OFAC Settles with Adani Enterprises for $275 Million Over Iranian LPG Sanctions Violations
On May 18, OFAC announced a $275 million settlement with Adani Enterprises Limited (AEL), the India-based flagship of the Adani Group, resolving 32 apparent violations of the Iran Transactions and Sanctions Regulations (ITSR). From November 2023 to June 2025, AEL purchased shipments of liquefied petroleum gas (LPG) from a Dubai-based trader that falsely represented the cargo as originating from Oman and Iraq. OFAC determined the LPG actually originated from Iran. The transactions caused U.S. financial institutions to process 32 U.S. dollar-denominated payments totaling approximately $192 million. OFAC found that multiple red flags should have alerted AEL to the true origin: vessel tracking anomalies, implausible shipping logistics, unusually discounted pricing, and questionable cargo documentation. The action is notable on multiple dimensions: it is one of the largest Iran-related OFAC enforcement actions in recent memory; it was brought against a non-U.S. company whose only U.S. nexus was dollar-denominated payments routed through U.S. correspondent banks; and it reinforces OFAC’s increasingly expansive view that standard certificate-of-origin reliance and SDN screening are insufficient for high-risk commodity trades. Separately, U.S. prosecutors moved to dismiss the criminal bribery case against Gautam Adani during the same period.
On April 30, 2026 (published May 19), OFSI imposed a £165,000 monetary penalty on Deutsche Bank AG London Branch for two payments totaling £635,618.75 made in June and July 2022 to Okko LLC, a Russian streaming platform wholly owned by JSC New Opportunities, a UK-designated person. This case arose from the same Okko-JSC New Opportunities ownership chain at issue in the March 2026 OFSI settlement with Apple’s Irish subsidiary.
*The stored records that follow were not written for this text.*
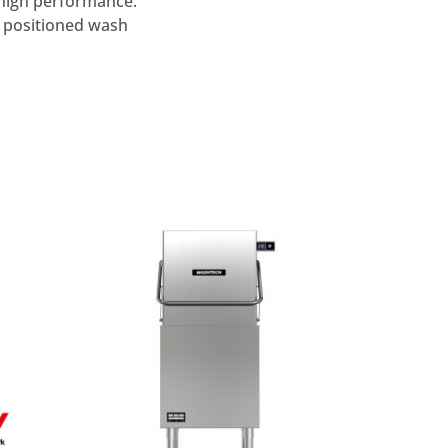
 high performance.
 positioned wash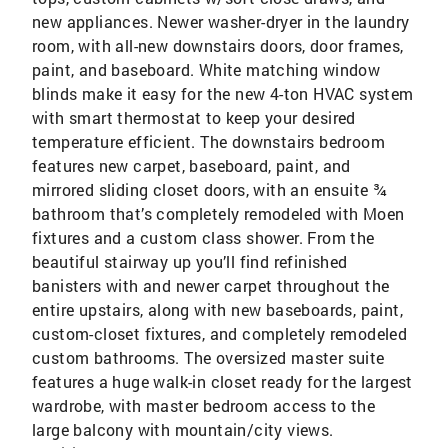
new appliances. Newer washer-dryer in the laundry
room, with all-new downstairs doors, door frames,
paint, and baseboard. White matching window
blinds make it easy for the new 4-ton HVAC system
with smart thermostat to keep your desired
temperature efficient. The downstairs bedroom
features new carpet, baseboard, paint, and
mirrored sliding closet doors, with an ensuite ¾
bathroom that’s completely remodeled with Moen
fixtures and a custom class shower. From the
beautiful stairway up you’ll find refinished
banisters with and newer carpet throughout the
entire upstairs, along with new baseboards, paint,
custom-closet fixtures, and completely remodeled
custom bathrooms. The oversized master suite
features a huge walk-in closet ready for the largest
wardrobe, with master bedroom access to the
large balcony with mountain/city views.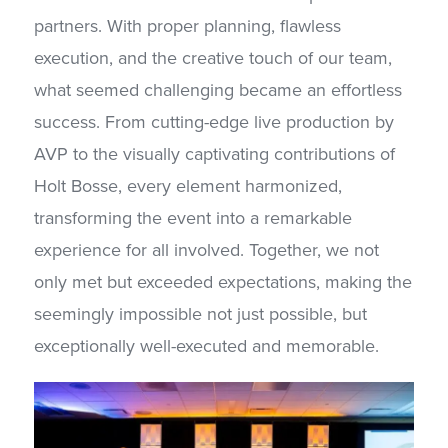
partners. With proper planning, flawless
execution, and the creative touch of our team,
what seemed challenging became an effortless
success. From cutting-edge live production by
AVP to the visually captivating contributions of
Holt Bosse, every element harmonized,
transforming the event into a remarkable
experience for all involved. Together, we not
only met but exceeded expectations, making the
seemingly impossible not just possible, but
exceptionally well-executed and memorable.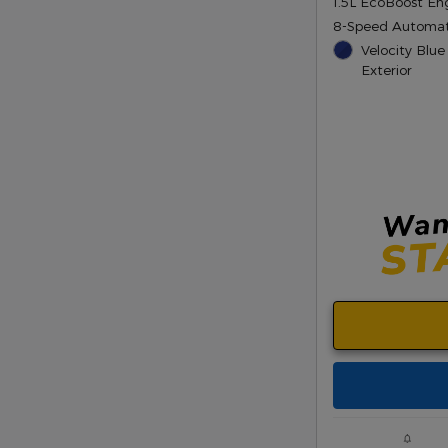
1.5L EcoBoost En
8-Speed Automat
Velocity Blue
Exterior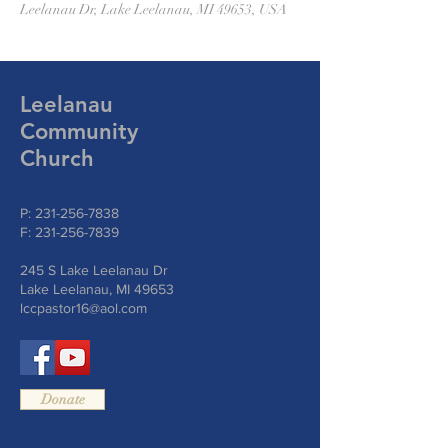
Leelanau Dr, Lake Leelanau, MI 49653, USA
Leelanau
Community
Church
P:
231-256-7838
F:
231-256-7839
245 S Lake Leelanau Dr
Lake Leelanau, MI 49653
lccpastor16@aol.com
Donate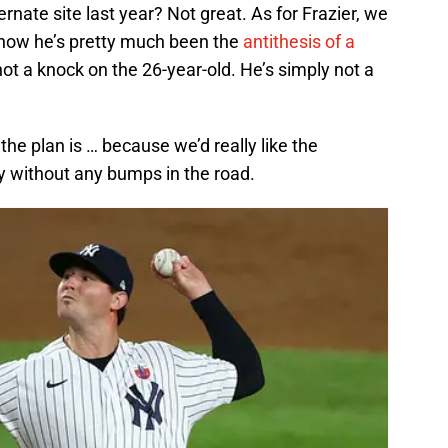
rnate site last year? Not great. As for Frazier, we
 how he’s pretty much been the
antithesis of a
not a knock on the 26-year-old. He’s simply not a
e plan is … because we’d really like the
y without any bumps in the road.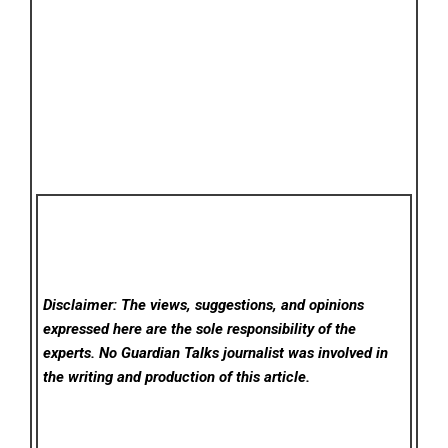
Disclaimer: The views, suggestions, and opinions
expressed here are the sole responsibility of the
experts. No Guardian Talks
journalist was involved in
the writing and production of this article.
The Deutsche Bank case turns on an ownership screening gap rather than deliberate evasion: the bank’s third-party screening vendor had incorporated JSC New Opportunities on its lists but lacked ownership data linking it to Okko at the time of the transactions, and Deutsche Bank’s own review did not catch the nexus—even though open-source reporting of the ownership transfer had appeared in May 2022. OFSI assessed the breach as “serious,” set a baseline penalty of £300,000, and applied a 45% discount for voluntary disclosure and settlement—the second case resolved under the settlement scheme introduced in February 2026. OFSI’s published compliance lessons highlight three points for the financial sector: screening vendors’ ownership data limitations must be understood and supplemented with independent controls; ownership and control screening must be applied, not just SDN name-matching; and prompt, complete voluntary disclosure maximizes penalty discount. Both the Apple and Deutsche Bank cases involved Okko, signaling that OFSI may be actively reviewing institutions that processed Okko-related payments across 2022.
Belarusian Admits Role in Illegal Aviation Exports to Russia
A Belarusian citizen pleaded guilty in a U.S. federal court to illegally exporting U.S.-sourced aircraft components to Russia in violation of the Export Control Reform Act. Yana Leonova admitted that she and her co-conspirators procured avionics and aircraft equipment from U.S. distributors after Russia’s 2022 invasion of Ukraine, then routed the items through Armenia and other countries using false documents and shell companies to conceal their destination. Authorities said the components were intended for aircraft operated or maintained by a Russian company on the U.S. Department of Commerce’s restricted Entity List. Extradited from France in November, Leonova is scheduled for sentencing in August.